Para compreender como surgiu “Divertida Mente”, ajuda saber um pouco mais sobre a infância do diretor: quando estava na quinta série, em Minnesota, seus pais, ambos professores, se mudaram com os filhos para a Dinamarca, durante um ano.

“Foi a época mais difícil da minha vida. De repente, bum!, aquela bolha idílica em que eu vivia estourou e, de uma hora para outra, percebi que tudo o que fazia, vestia e dizia era julgado pelas outras pessoas”, conta Docter, hoje com 46 anos.

E, no final de 2009, percebeu que a filha, Elie, na época pré-adolescente, estava passando mais ou menos pela mesma coisa. “Ela começou a ficar mais quieta, reservada e isso despertou várias inseguranças e medos meus. E também me fez questionar o que estava acontecendo. O que se passa na cabeça da gente nessas horas?”.

Docter e sua equipe começaram a pesquisar o funcionamento da mente, já que o filme pretende fazer sentido cientificamente. Por exemplo, para os especialistas, as memórias de curto prazo se transferem para o compartimento de longo prazo durante o sono; quando Riley vai dormir, suas lembranças, representadas por bolinhas de gude, são processadas através de uma série de canaletas e rampas.

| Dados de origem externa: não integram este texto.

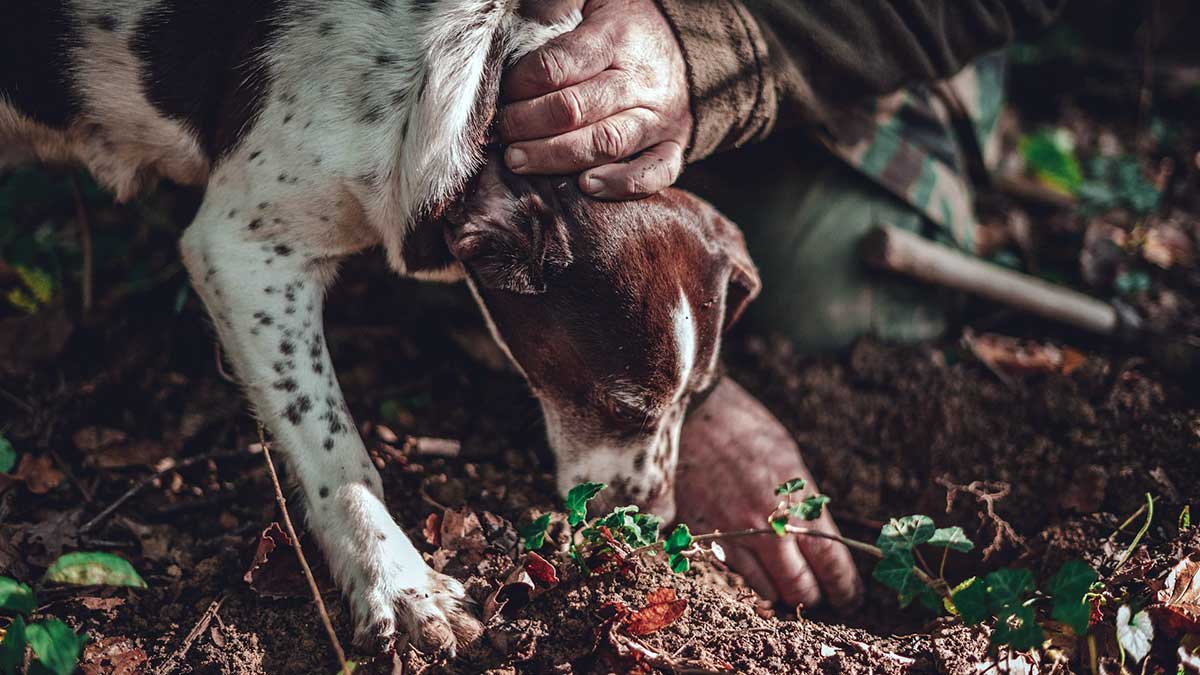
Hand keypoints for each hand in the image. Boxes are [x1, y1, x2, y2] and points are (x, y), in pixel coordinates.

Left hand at [499, 0, 692, 199]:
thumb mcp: (591, 0)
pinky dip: (621, 184)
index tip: (502, 93)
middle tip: (501, 132)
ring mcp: (658, 117)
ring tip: (518, 161)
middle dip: (527, 124)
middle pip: (575, 109)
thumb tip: (521, 19)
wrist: (688, 48)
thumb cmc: (625, 27)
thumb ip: (556, 6)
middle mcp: (639, 81)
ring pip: (605, 144)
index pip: (558, 65)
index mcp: (615, 38)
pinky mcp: (673, 146)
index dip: (521, 84)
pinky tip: (585, 186)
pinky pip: (654, 173)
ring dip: (555, 157)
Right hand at [676, 379, 862, 609]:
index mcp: (797, 503)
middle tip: (819, 594)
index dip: (845, 588)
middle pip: (800, 588)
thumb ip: (805, 506)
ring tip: (786, 583)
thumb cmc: (746, 430)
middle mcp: (768, 526)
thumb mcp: (790, 462)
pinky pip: (734, 576)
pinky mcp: (705, 537)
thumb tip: (822, 542)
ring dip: (781, 592)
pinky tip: (756, 568)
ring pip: (767, 591)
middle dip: (814, 596)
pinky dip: (750, 578)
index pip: (831, 564)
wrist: (692, 415)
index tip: (849, 597)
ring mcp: (734, 535)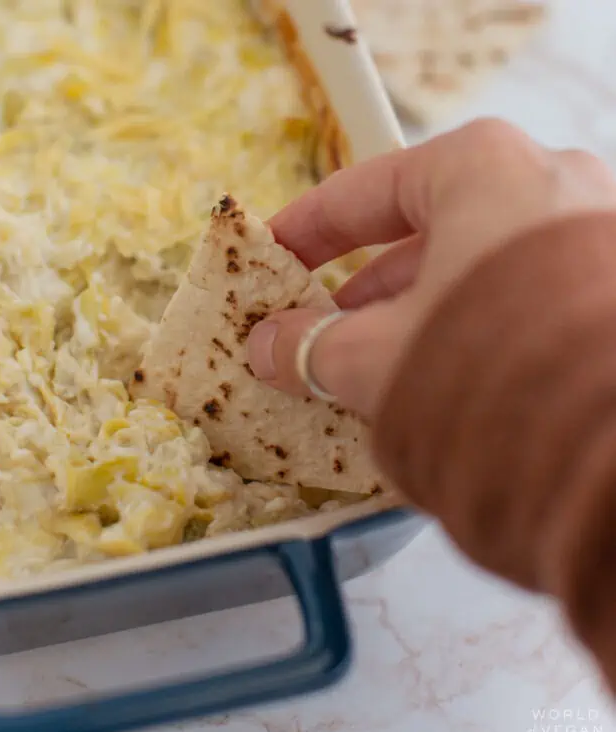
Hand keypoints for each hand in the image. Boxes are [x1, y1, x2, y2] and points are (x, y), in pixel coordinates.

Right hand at [247, 118, 615, 418]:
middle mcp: (546, 182)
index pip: (361, 191)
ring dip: (409, 315)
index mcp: (480, 168)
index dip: (303, 229)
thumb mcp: (375, 355)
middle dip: (359, 288)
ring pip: (469, 268)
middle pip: (420, 232)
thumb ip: (310, 344)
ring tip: (367, 366)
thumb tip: (266, 346)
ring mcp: (589, 234)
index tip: (270, 254)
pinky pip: (513, 297)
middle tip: (314, 328)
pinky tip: (435, 376)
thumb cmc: (488, 367)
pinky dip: (464, 328)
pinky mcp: (607, 288)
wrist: (614, 447)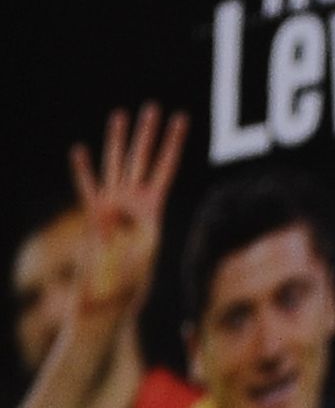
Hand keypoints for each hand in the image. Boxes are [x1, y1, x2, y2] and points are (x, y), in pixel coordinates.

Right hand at [65, 105, 186, 332]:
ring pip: (115, 166)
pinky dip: (83, 170)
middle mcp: (133, 204)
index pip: (166, 168)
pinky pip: (87, 189)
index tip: (182, 119)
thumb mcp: (142, 255)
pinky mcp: (92, 218)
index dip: (173, 143)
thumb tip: (121, 213)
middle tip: (154, 107)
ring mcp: (112, 209)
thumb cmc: (129, 283)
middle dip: (148, 134)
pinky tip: (80, 150)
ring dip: (117, 142)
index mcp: (152, 210)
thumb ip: (135, 230)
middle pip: (142, 160)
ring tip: (120, 114)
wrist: (108, 300)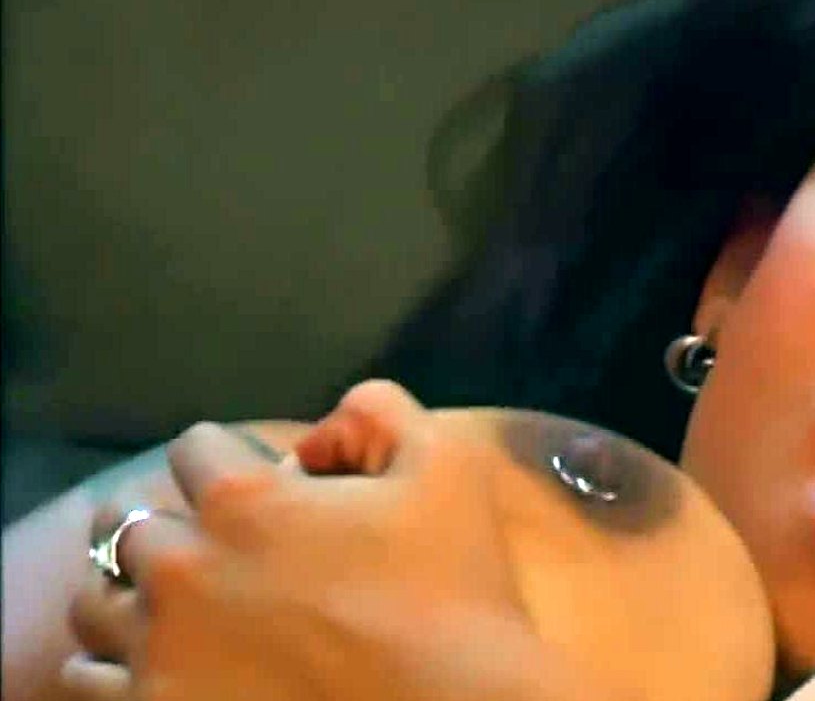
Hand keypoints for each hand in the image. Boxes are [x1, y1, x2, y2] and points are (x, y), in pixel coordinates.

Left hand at [63, 380, 608, 700]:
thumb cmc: (456, 590)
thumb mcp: (447, 464)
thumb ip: (379, 411)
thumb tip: (314, 435)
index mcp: (244, 501)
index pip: (194, 448)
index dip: (234, 460)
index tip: (265, 486)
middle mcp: (182, 570)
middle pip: (129, 521)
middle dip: (173, 520)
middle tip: (217, 546)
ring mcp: (160, 651)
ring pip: (96, 600)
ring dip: (132, 590)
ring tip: (177, 605)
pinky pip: (87, 677)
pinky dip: (113, 662)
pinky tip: (157, 660)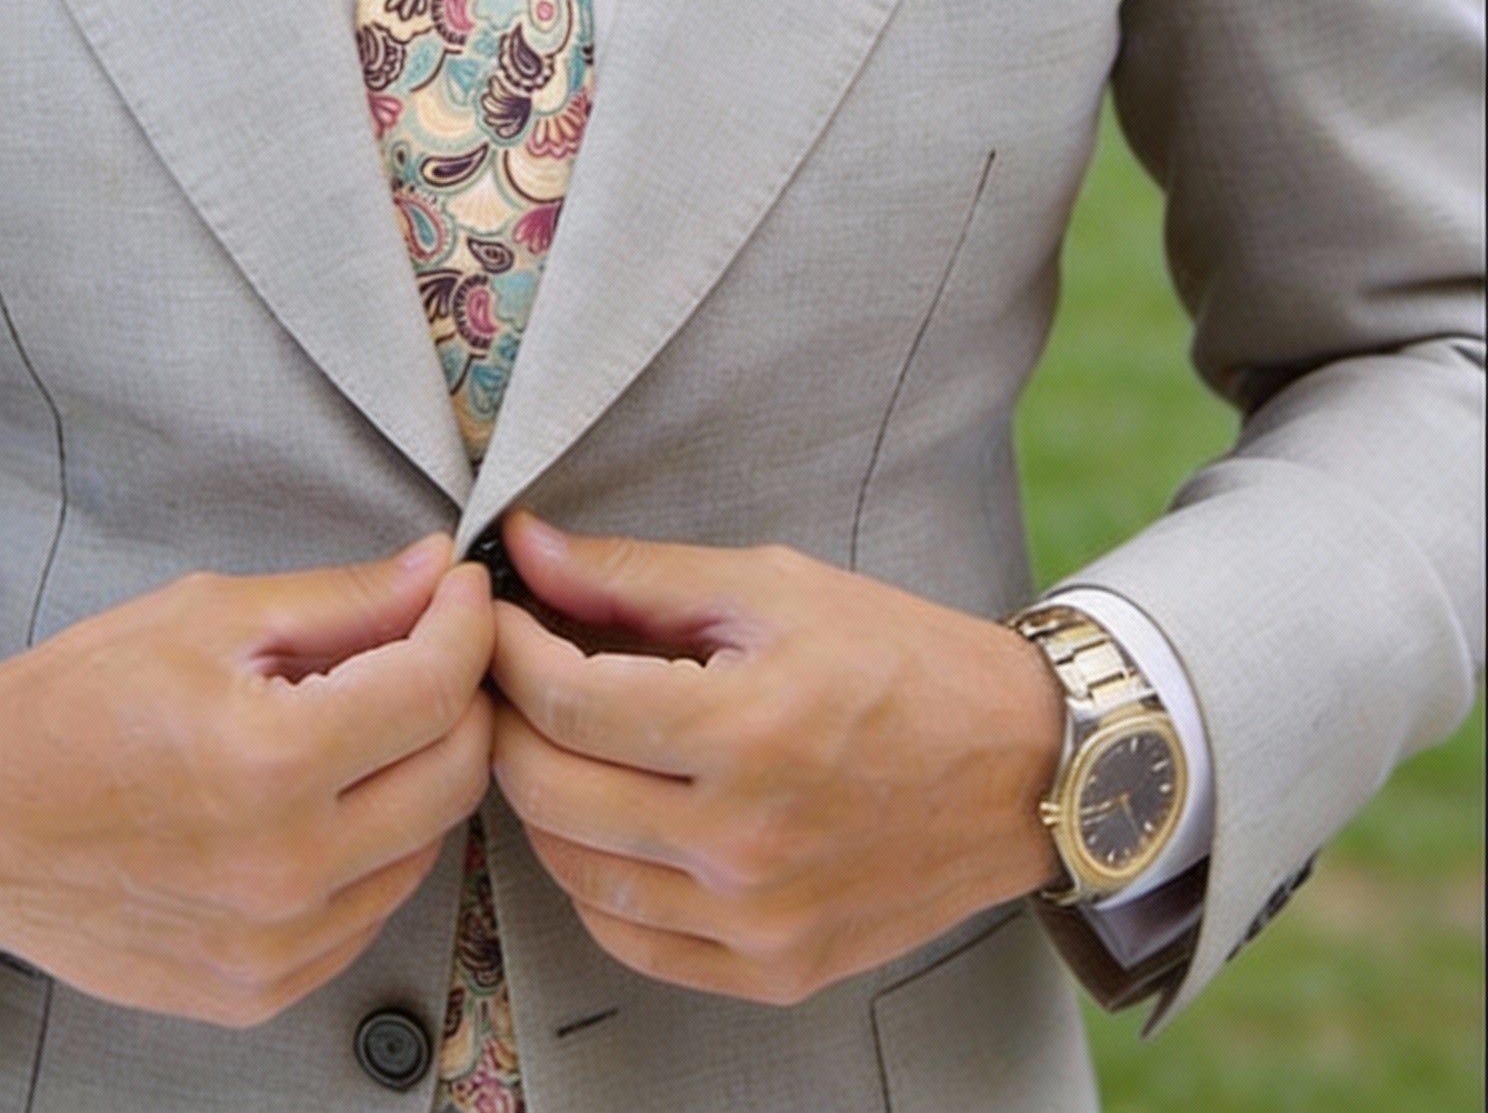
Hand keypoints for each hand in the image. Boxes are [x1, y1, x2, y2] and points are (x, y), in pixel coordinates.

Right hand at [0, 538, 494, 1026]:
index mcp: (268, 761)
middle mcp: (283, 869)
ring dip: (421, 772)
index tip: (462, 592)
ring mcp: (273, 946)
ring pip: (427, 846)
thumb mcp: (207, 615)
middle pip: (456, 775)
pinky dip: (374, 846)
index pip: (435, 688)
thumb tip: (435, 573)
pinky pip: (370, 910)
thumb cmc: (72, 705)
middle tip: (431, 647)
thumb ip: (341, 600)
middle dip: (463, 695)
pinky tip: (326, 797)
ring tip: (365, 720)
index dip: (467, 624)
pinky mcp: (258, 990)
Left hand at [489, 513, 1062, 1005]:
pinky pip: (630, 941)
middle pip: (550, 790)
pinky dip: (592, 880)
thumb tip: (526, 547)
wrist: (1022, 767)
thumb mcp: (770, 587)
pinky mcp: (774, 969)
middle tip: (508, 673)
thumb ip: (634, 575)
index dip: (506, 648)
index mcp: (747, 732)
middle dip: (506, 718)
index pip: (564, 700)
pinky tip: (605, 820)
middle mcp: (747, 842)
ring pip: (574, 872)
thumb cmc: (900, 660)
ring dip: (539, 799)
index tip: (495, 616)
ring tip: (553, 739)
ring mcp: (759, 920)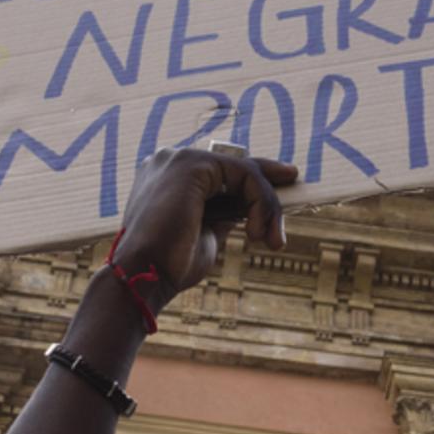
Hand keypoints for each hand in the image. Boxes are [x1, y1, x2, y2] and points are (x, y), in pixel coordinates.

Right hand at [112, 147, 296, 307]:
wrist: (144, 275)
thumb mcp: (205, 232)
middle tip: (289, 203)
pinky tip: (258, 233)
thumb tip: (249, 208)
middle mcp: (170, 160)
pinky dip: (261, 203)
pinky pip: (245, 175)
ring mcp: (179, 158)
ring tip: (272, 240)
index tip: (284, 186)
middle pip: (236, 165)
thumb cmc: (169, 264)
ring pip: (245, 171)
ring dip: (268, 206)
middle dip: (268, 188)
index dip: (255, 179)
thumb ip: (224, 213)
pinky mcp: (192, 165)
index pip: (222, 170)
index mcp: (168, 175)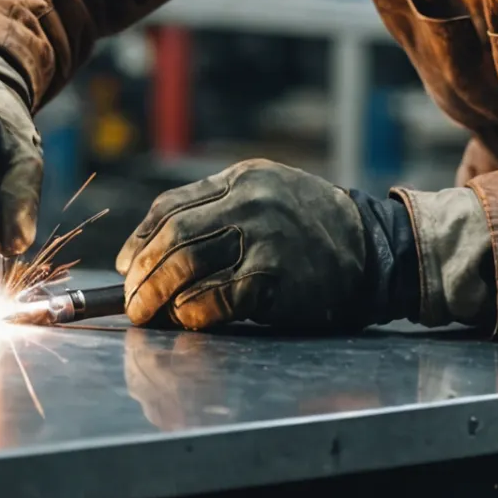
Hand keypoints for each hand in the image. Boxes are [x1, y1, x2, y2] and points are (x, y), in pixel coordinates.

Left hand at [113, 159, 369, 330]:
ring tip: (146, 313)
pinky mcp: (275, 277)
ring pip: (187, 265)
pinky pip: (216, 298)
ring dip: (157, 294)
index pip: (171, 206)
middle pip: (173, 236)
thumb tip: (151, 252)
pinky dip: (192, 311)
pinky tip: (187, 318)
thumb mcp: (267, 197)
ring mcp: (263, 238)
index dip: (140, 238)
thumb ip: (217, 210)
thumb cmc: (310, 230)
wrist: (372, 250)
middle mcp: (250, 202)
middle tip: (131, 299)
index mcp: (242, 179)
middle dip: (142, 272)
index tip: (125, 264)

O grande problema da história envolvia Medo e Tristeza, mas, durante uma boa parte do tempo, era a Alegria e o Medo que se perdiam juntos. “Parecia a opção mais divertida”, resume ele.

Conforme o trabalho foi evoluindo, entretanto, a dupla parecia não se encaixar. Docter saiu para caminhar em uma manhã de domingo e começou a pensar nos amigos da Pixar. “Tinha compartilhado muitos momentos tristes com aquele pessoal, principalmente quando perdemos Steve”, conta ele.

E continua: “Naquele momento me toquei de que a resposta estava na Tristeza.

Estávamos tentando deixá-la de lado, mas era ela que tinha que fazer a tal da viagem. Alegria tinha que entender que tudo bem Tristeza assumir o controle de vez em quando.”